══ Records shown ══
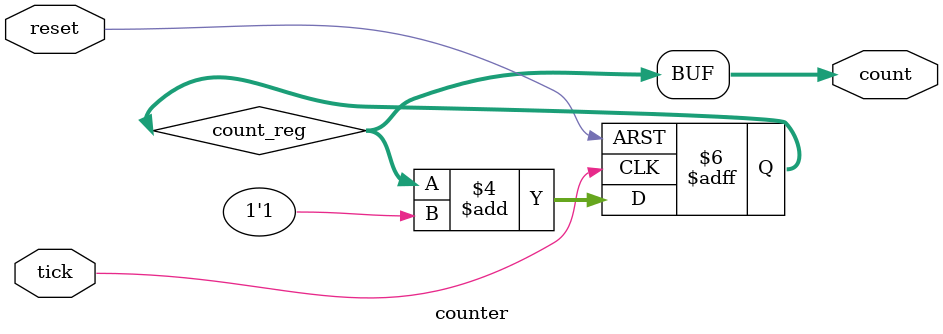
<source format=sv>
module counter #(parameter COUNTER_BIT = 32)
    (
        input wire tick,
        input wire reset,
        // input wire enable,
        output wire [COUNTER_BIT-1:0] count
    );

reg [COUNTER_BIT-1:0] count_reg = 0;
assign count = count_reg;


always @(posedge tick or posedge reset) begin
  if(reset == 1'b1) begin
    count_reg = 0; //
  end else if (tick == 1'b1) begin
      count_reg = count_reg + 1'b1; 
  end
end


endmodule

</source>
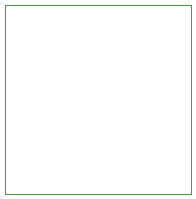
<source format=gbr>
G04 #@! TF.GenerationSoftware,KiCad,Pcbnew,7.0.1*
G04 #@! TF.CreationDate,2023-06-21T10:38:35-04:00*
G04 #@! TF.ProjectId,mainboard,6d61696e-626f-4617-9264-2e6b69636164,C*
G04 #@! TF.SameCoordinates,Original*
G04 #@! TF.FileFunction,OtherDrawing,Comment*
%FSLAX46Y46*%
G04 Gerber Fmt 4.6, Leading zero omitted, Abs format (unit mm)*
G04 Created by KiCad (PCBNEW 7.0.1) date 2023-06-21 10:38:35*
%MOMM*%
%LPD*%
G01*
G04 APERTURE LIST*
%ADD10C,0.050000*%
G04 APERTURE END LIST*
D10*
X68464000Y-94616000D02*
X68464000Y-110616000D01*
X52714000Y-94616000D02*
X68464000Y-94616000D01*
X68464000Y-110616000D02*
X52714000Y-110616000D01*
X52714000Y-110616000D02*
X52714000Y-94616000D01*
M02*

</source>
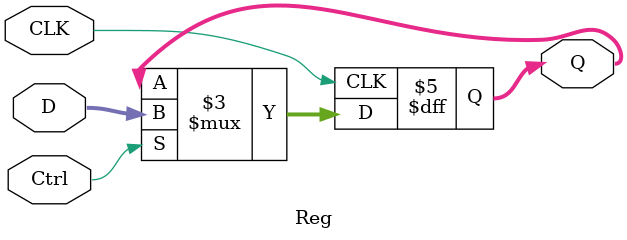
<source format=v>
module Reg(
    input CLK,
    input [31:0] D,
    output reg [31:0] Q,
    input Ctrl
);
    always @(posedge CLK) begin
        if(Ctrl) Q=D;
    end
endmodule
</source>
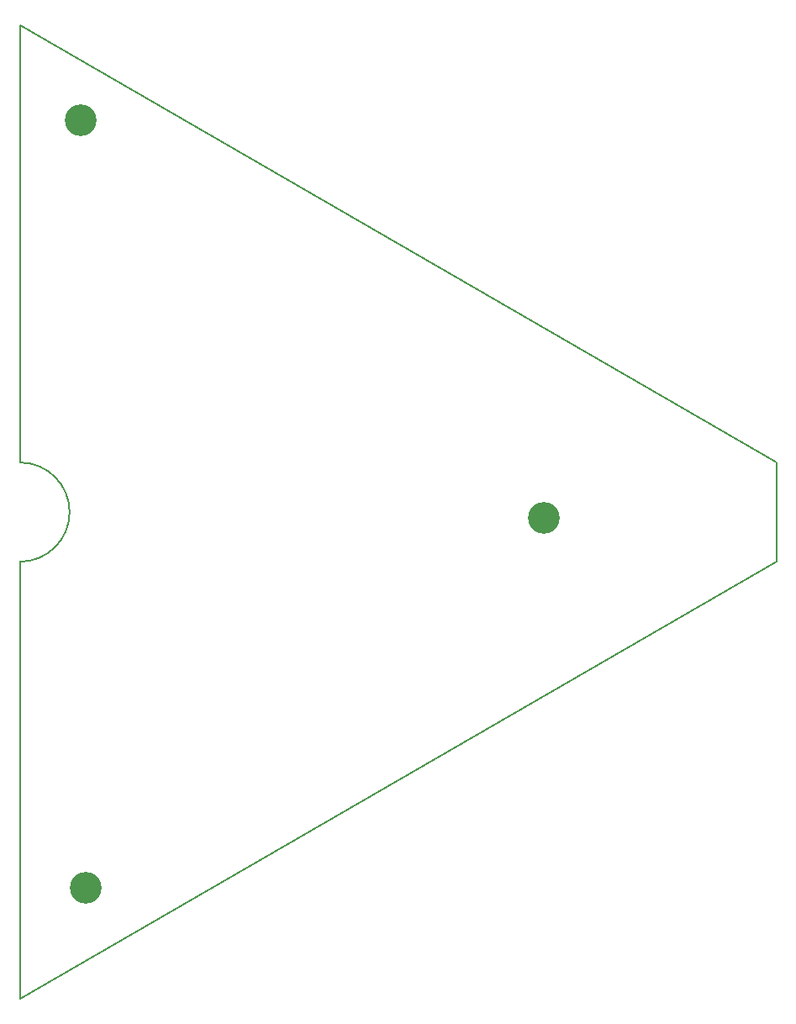
<source format=gbr>
G04 #@! TF.GenerationSoftware,KiCad,Pcbnew,7.0.11+1*
G04 #@! TF.ProjectId,makerspace_sign,6d616b65-7273-4706-9163-655f7369676e,rev?*
G04 #@! TF.SameCoordinates,Original*
G04 #@! TF.FileFunction,Soldermask,Bot*
G04 #@! TF.FilePolarity,Negative*
%FSLAX46Y46*%
G04 Gerber Fmt 4.6, Leading zero omitted, Abs format (unit mm)*
%MOMM*%
%LPD*%
G01*
G04 APERTURE LIST*
G04 #@! TA.AperFunction,Profile*
%ADD10C,0.200000*%
G04 #@! TD*
%ADD11C,3.200000*%
G04 APERTURE END LIST*
D10*
X61975000Y-144375000D02*
X138185236Y-100375000D01*
X61975000Y-100375000D02*
G75*
G03*
X61975000Y-90375000I0J5000000D01*
G01*
X138185236Y-90375000D02*
X61975000Y-46375000D01*
X138185236Y-100375000D02*
X138185236Y-90375000D01*
X61975000Y-46375000D02*
X61975000Y-90375000D01*
X61975000Y-100375000D02*
X61975000Y-144375000D01*
D11*
X114775000Y-96000000D03*
X68075000Y-55950000D03*
X68575000Y-133250000D03*
M02*

</source>
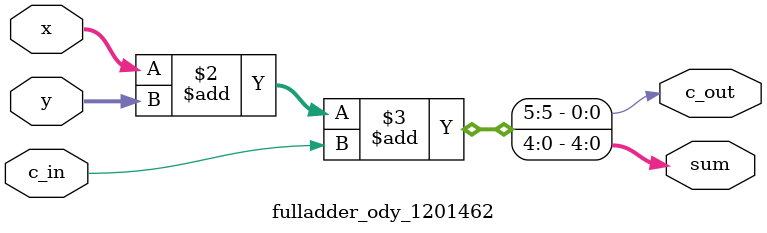
<source format=v>

module fulladder_ody_1201462 #(parameter n=3) (x,y,c_in,sum,c_out);//full adder module
input signed [n:0] x ; //inputs 
input signed [n:0] y ;//inputs 
input c_in;//input carry
output reg c_out;//output carry 
output reg signed  [n+1:0] sum;//reg>register-&this is the output from the adder and it's 1 bit more than the inputs

 always @ (x or y or c_in)begin  
    {c_out, sum} = x + y + c_in;  //behavoral implimentation for the operation of FA
  end  
endmodule 
</source>
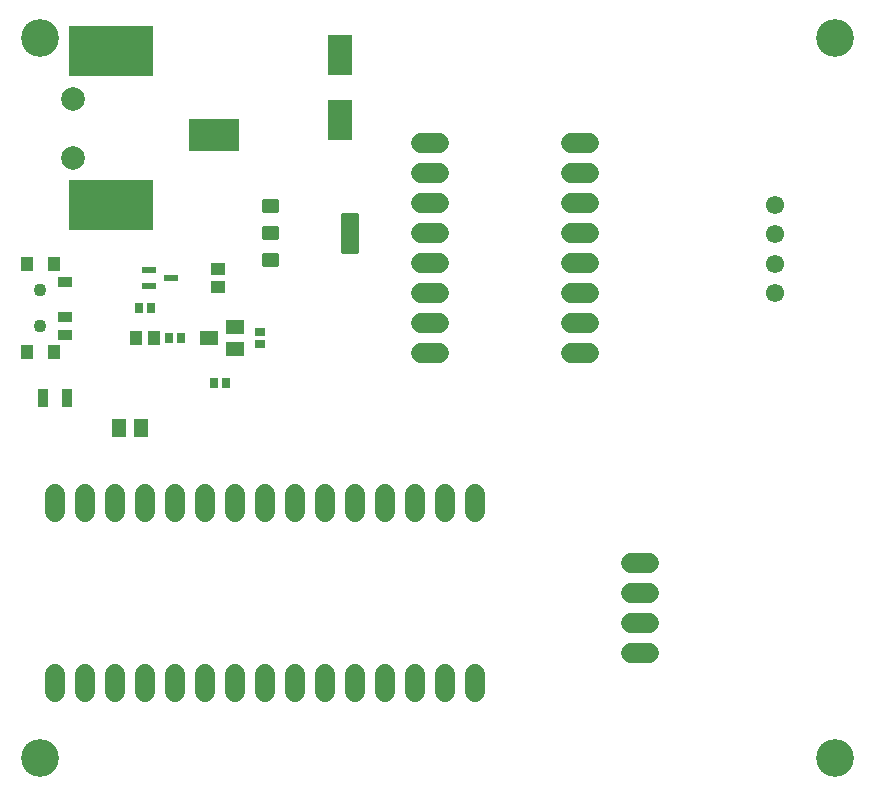
<source format=gbr>
G04 EAGLE Gerber RS-274X export*
G75*
%MOMM*%
%FSLAX34Y34*%
%LPD*%
%INSoldermask Top*%
%IPPOS*%
%AMOC8*
5,1,8,0,0,1.08239X$1,22.5*%
G01*
G04 Define Apertures*
%ADD10C,3.203200*%
%ADD11C,1.551200*%
%ADD12C,0.339959*%
%ADD13C,0.393431*%
%ADD14C,1.727200*%
%ADD15R,2.006600X3.505200*%
%ADD16R,4.203200X2.703200*%
%ADD17R,7.203200X4.203200*%
%ADD18C,2.003200*%
%ADD19R,1.234400X1.623400*%
%ADD20R,1.283200X0.633200*%
%ADD21R,0.847200X0.738300*%
%ADD22R,0.738300X0.847200*%
%ADD23R,1.173400X1.124100*%
%ADD24R,1.124100X1.173400*%
%ADD25R,1.303200X0.903200*%
%ADD26R,1.003200X1.203200*%
%ADD27C,1.103200*%
%ADD28R,1.603200X1.203200*%
%ADD29R,0.965000X1.565000*%
D10*
X25400Y774700D03*
X698500Y774700D03*
X698500Y165100D03*
X25400Y165100D03*
D11*
X647700Y558800D03*
X647700Y583800D03*
X647700Y608800D03*
X647700Y633800D03*
D12*
X214684Y636466D02*
X214684Y628534D01*
X214684Y636466D02*
X226416Y636466D01*
X226416Y628534D01*
X214684Y628534D01*
X214684Y631764D02*
X226416Y631764D01*
X226416Y634994D02*
X214684Y634994D01*
X214684Y613566D02*
X214684Y605634D01*
X214684Y613566D02*
X226416Y613566D01*
X226416Y605634D01*
X214684Y605634D01*
X214684Y608864D02*
X226416Y608864D01*
X226416Y612094D02*
X214684Y612094D01*
X214684Y590666D02*
X214684Y582734D01*
X214684Y590666D02*
X226416Y590666D01*
X226416Y582734D01*
X214684Y582734D01*
X214684Y585964D02*
X226416Y585964D01*
X226416Y589194D02*
X214684Y589194D01*
D13*
X281851Y594351D02*
X281851Y624849D01*
X293049Y624849D01*
X293049Y594351D01*
X281851Y594351D01*
X281851Y598088D02*
X293049Y598088D01*
X293049Y601825D02*
X281851Y601825D01*
X281851Y605562D02*
X293049Y605562D01*
X293049Y609299D02*
X281851Y609299D01*
X281851Y613036D02*
X293049Y613036D01*
X293049Y616773D02*
X281851Y616773D01*
X281851Y620510D02*
X293049Y620510D01*
X293049Y624247D02*
X281851Y624247D01*
D14*
X38100Y236220D02*
X38100Y220980D01*
X63500Y220980D02*
X63500Y236220D01*
X88900Y236220D02*
X88900Y220980D01*
X114300Y220980D02*
X114300Y236220D01*
X139700Y236220D02*
X139700Y220980D01*
X165100Y220980D02*
X165100Y236220D01*
X190500Y236220D02*
X190500Y220980D01*
X215900Y220980D02*
X215900Y236220D01*
X241300Y236220D02*
X241300Y220980D01*
X266700Y220980D02*
X266700Y236220D01*
X292100Y236220D02*
X292100Y220980D01*
X317500Y220980D02*
X317500Y236220D01*
X342900Y236220D02*
X342900Y220980D01*
X368300Y220980D02*
X368300Y236220D01*
X393700Y236220D02*
X393700Y220980D01*
X38100Y373380D02*
X38100Y388620D01*
X63500Y388620D02*
X63500Y373380D01*
X88900Y373380D02*
X88900Y388620D01*
X114300Y388620D02*
X114300Y373380D01*
X139700Y373380D02*
X139700Y388620D01*
X165100Y388620D02*
X165100Y373380D01*
X190500Y373380D02*
X190500Y388620D01*
X215900Y388620D02*
X215900Y373380D01*
X241300Y373380D02*
X241300Y388620D01*
X266700Y388620D02*
X266700Y373380D01*
X292100Y373380D02*
X292100Y388620D01*
X317500Y388620D02*
X317500Y373380D01*
X342900Y373380D02*
X342900Y388620D01*
X368300Y388620D02*
X368300Y373380D01*
X393700Y373380D02*
X393700Y388620D01*
X525780Y254000D02*
X541020Y254000D01*
X541020Y279400D02*
X525780Y279400D01*
X525780Y304800D02*
X541020Y304800D01*
X541020Y330200D02*
X525780Y330200D01*
X363220Y685800D02*
X347980Y685800D01*
X347980Y660400D02*
X363220Y660400D01*
X363220Y635000D02*
X347980Y635000D01*
X347980Y609600D02*
X363220Y609600D01*
X363220Y584200D02*
X347980Y584200D01*
X347980Y558800D02*
X363220Y558800D01*
X363220Y533400D02*
X347980Y533400D01*
X347980Y508000D02*
X363220Y508000D01*
X474980Y508000D02*
X490220Y508000D01*
X490220Y533400D02*
X474980Y533400D01*
X474980Y558800D02*
X490220Y558800D01*
X490220Y584200D02*
X474980Y584200D01*
X474980Y609600D02*
X490220Y609600D01*
X490220Y635000D02*
X474980Y635000D01*
X474980Y660400D02*
X490220Y660400D01*
X490220Y685800D02*
X474980Y685800D01*
D15*
X279400Y705512D03*
X279400Y760630D03*
D16*
X173060Y692500D03*
D17*
X85560Y763500D03*
X85560Y633500D03*
D18*
X53060Y723500D03*
X53060Y673500D03*
D19*
X92405Y444500D03*
X110795Y444500D03*
D20*
X136300Y571500D03*
X117700Y578000D03*
X117700Y565000D03*
D21*
X211506Y525775D03*
X211506Y515625D03*
D22*
X182875Y482600D03*
X172725Y482600D03*
X109225Y546100D03*
X119375Y546100D03*
X144775Y520700D03*
X134625Y520700D03*
D23*
X176375Y579246D03*
X176375Y563754D03*
D24*
X122046Y520700D03*
X106554Y520700D03*
D25*
X46160Y568600D03*
X46160Y538600D03*
X46160Y523600D03*
D26*
X14160Y508600D03*
X14160Y583600D03*
X37160Y583600D03*
X37160Y508600D03*
D27*
X25660Y531100D03*
X25660Y561100D03*
D28*
X168675Y520700D03*
X190675Y511200D03*
X190675Y530200D03*
D29*
X27850Y469900D03*
X48350Y469900D03*
M02*

</source>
═══
▶ **The task**: What you give back should be exactly the lines of the data above from the line with "X342900Y220980D01*" through the line with "X14160Y508600D03*", both of those included, and nothing more.

▶ **Exercise answer**:
X342900Y220980D01*
X368300Y220980D02*
X368300Y236220D01*
X393700Y236220D02*
X393700Y220980D01*
X38100Y373380D02*
X38100Y388620D01*
X63500Y388620D02*
X63500Y373380D01*
X88900Y373380D02*
X88900Y388620D01*
X114300Y388620D02*
X114300Y373380D01*
X139700Y373380D02*
X139700Y388620D01*
X165100Y388620D02*
X165100Y373380D01*
X190500Y373380D02*
X190500Y388620D01*
X215900Y388620D02*
X215900Y373380D01*
X241300Y373380D02*
X241300Y388620D01*
X266700Y388620D02*
X266700Y373380D01*
X292100Y373380D02*
X292100Y388620D01*
X317500Y388620D02*
X317500Y373380D01*
X342900Y373380D02*
X342900Y388620D01*
X368300Y388620D02*
X368300Y373380D01*
X393700Y373380D02*
X393700Y388620D01*
X525780Y254000D02*
X541020Y254000D01*
X541020Y279400D02*
X525780Y279400D01*
X525780Y304800D02*
X541020Y304800D01*
X541020Y330200D02*
X525780Y330200D01*
X363220Y685800D02*
X347980Y685800D01*
X347980Y660400D02*
X363220Y660400D01*
X363220Y635000D02*
X347980Y635000D01*
X347980Y609600D02*
X363220Y609600D01*
X363220Y584200D02*
X347980Y584200D01*
X347980Y558800D02*
X363220Y558800D01*
X363220Y533400D02*
X347980Y533400D01*
X347980Y508000D02*
X363220Y508000D01*
X474980Y508000D02*
X490220Y508000D01*
X490220Y533400D02*
X474980Y533400D01*
X474980Y558800D02*
X490220Y558800D01*
X490220Y584200D02*
X474980Y584200D01*
X474980Y609600D02*
X490220Y609600D01*
X490220Y635000D02*
X474980Y635000D01*
X474980Y660400D02*
X490220Y660400D01*
X490220Y685800D02*
X474980Y685800D01*
D15*
X279400Y705512D03*
X279400Y760630D03*
D16*
X173060Y692500D03*
D17*
X85560Y763500D03*
X85560Y633500D03*
D18*
X53060Y723500D03*
X53060Y673500D03*
D19*
X92405Y444500D03*
X110795Y444500D03*
D20*
X136300Y571500D03*
X117700Y578000D03*
X117700Y565000D03*
D21*
X211506Y525775D03*
X211506Y515625D03*
D22*
X182875Y482600D03*
X172725Y482600D03*
X109225Y546100D03*
X119375Y546100D03*
X144775Y520700D03*
X134625Y520700D03*
D23*
X176375Y579246D03*
X176375Y563754D03*
D24*
X122046Y520700D03*
X106554Y520700D03*
D25*
X46160Y568600D03*
X46160Y538600D03*
X46160Y523600D03*
D26*
X14160Y508600D03*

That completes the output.